In the end with the help of testing, we found that the simplest idea won out, and we ended up going with a simple tap as the trigger.
Key learning - prototyping
Prototyping is the best way to communicate an idea. It provides the team with a single idea to work from and is the most effective way of describing how an experience feels.
Use whatever gets the job done. Protoyping is a fast iterative process and you can be as dirty as you want and refine as you get a better idea from your prototype.
Digital iD was managed as a startup within Australia Post. This gave us a lot of room to aggressively pursue ambitious deadlines. This meant that some things had to take a back seat as we were hurtling towards our launch.
Soon after we launched, we kept on pursuing new features and progressing the product. Our style was evolving internally, but we were still bound by external agencies and enterprise red tape, which at times was a little frustrating. I decided to turn that frustration into opportunity. Rallying my teammates together, I suggested a refresh internally, as we knew the brand really well and we were on the frontlines with knowledge of how the product was evolving and how the business wanted to grow the product.
Each week in our design critique, we slowly changed the look, feel and tone of the product. This was achieved with close collaboration from designers, illustrators, copywriters, product owners and developers.
Key learning - critiques
Establish design principles — Principles turn a group of individuals into a team with a shared point of view. A critique without principles is nothing more than personal opinions based on some new design fad.
Running a critique — Establish clear roles. You need a presenter (person asking for feedback), audience (people providing the feedback) and a facilitator (ensure everyone keeps within their roles, document notes for the presenter and ask the presenter how they'll move forward)
Presenting — Describe the problem statement. I normally use: 'I am showing [early/mid/complete] work around [problem] because [why it's problem] and am looking for feedback [specific area of feedback desired]'
Providing feedback — Focus on asking questions not making statements. This allows the presenter to focus on expressing their reasoning instead of being defensive.
Be positive — If you like something, let the presenter know and ask them how it might evolve, how you could use it in your problems, how it might scale. These all lead to more robust patterns and solutions
Creating and maintaining a design system
As lead designer, I realised early on that, in order for us to achieve our ambitious launch date, we needed the ability to iterate on designs and prototypes quickly. In addition to that, as the team expanded, it was also critical that we maintained consistency and everyone was not only talking the same language, but also sharing, learning and using the same components.
A design system is a massive responsibility and also a big change to how things work and how designers mockup ideas and concepts. Initially, it was met with skepticism - no one likes change!

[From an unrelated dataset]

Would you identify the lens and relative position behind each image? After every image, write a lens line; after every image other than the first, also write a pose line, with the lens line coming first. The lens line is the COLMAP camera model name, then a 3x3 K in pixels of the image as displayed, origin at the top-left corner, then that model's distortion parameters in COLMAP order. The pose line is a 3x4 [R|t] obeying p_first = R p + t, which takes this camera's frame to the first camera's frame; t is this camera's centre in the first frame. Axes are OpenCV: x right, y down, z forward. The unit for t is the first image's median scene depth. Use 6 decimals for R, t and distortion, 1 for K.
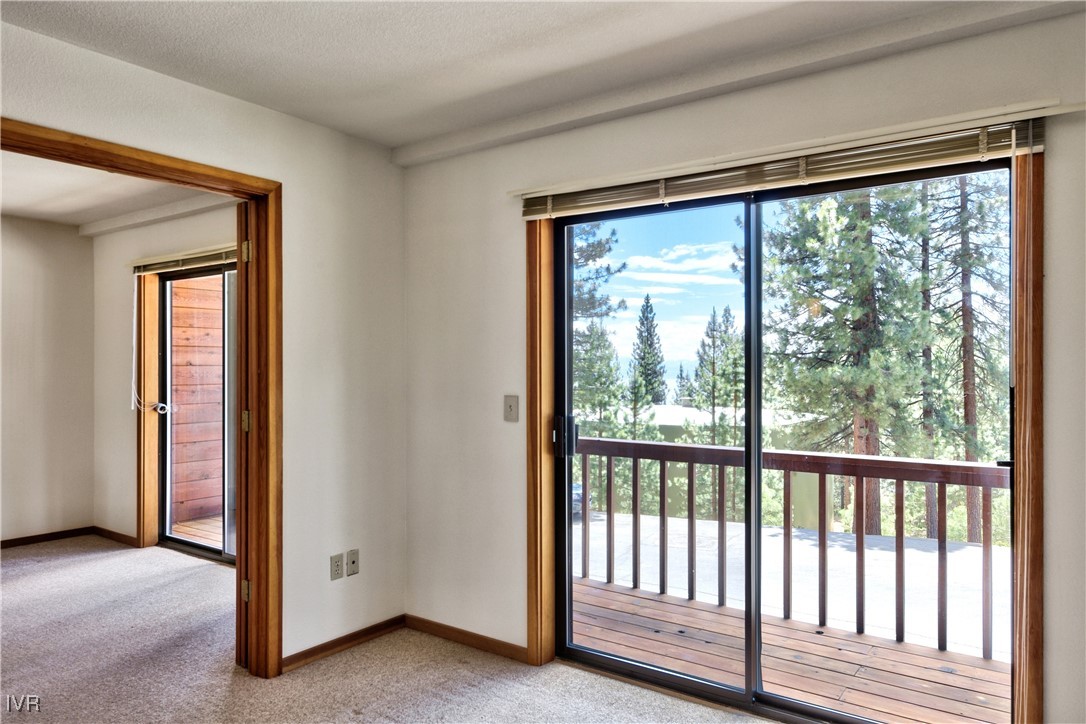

My team mates were concerned with losing creativity, something that was a very important concern to me and to the business as well.
We developed a simple workflow to help everyone contribute and maintain the design system. Shared responsibility and ownership was important to us.
I suggested that we split our design system into 3 groups that built on each other: a simple set of primitives to ensure consistency, a default set of components and finally a home team set of component that was unique to their subset of the product.
Each week at our design critique, new additions could be discussed and if everyone saw value in adding a pattern that was in a home team design system, it would be added to the default set of components.
When that was pitched, everyone liked it as now the entire team was invested in maintaining and helping create a centralised source of truth, but also had the ability to be creative and contribute towards progressing the style of the product.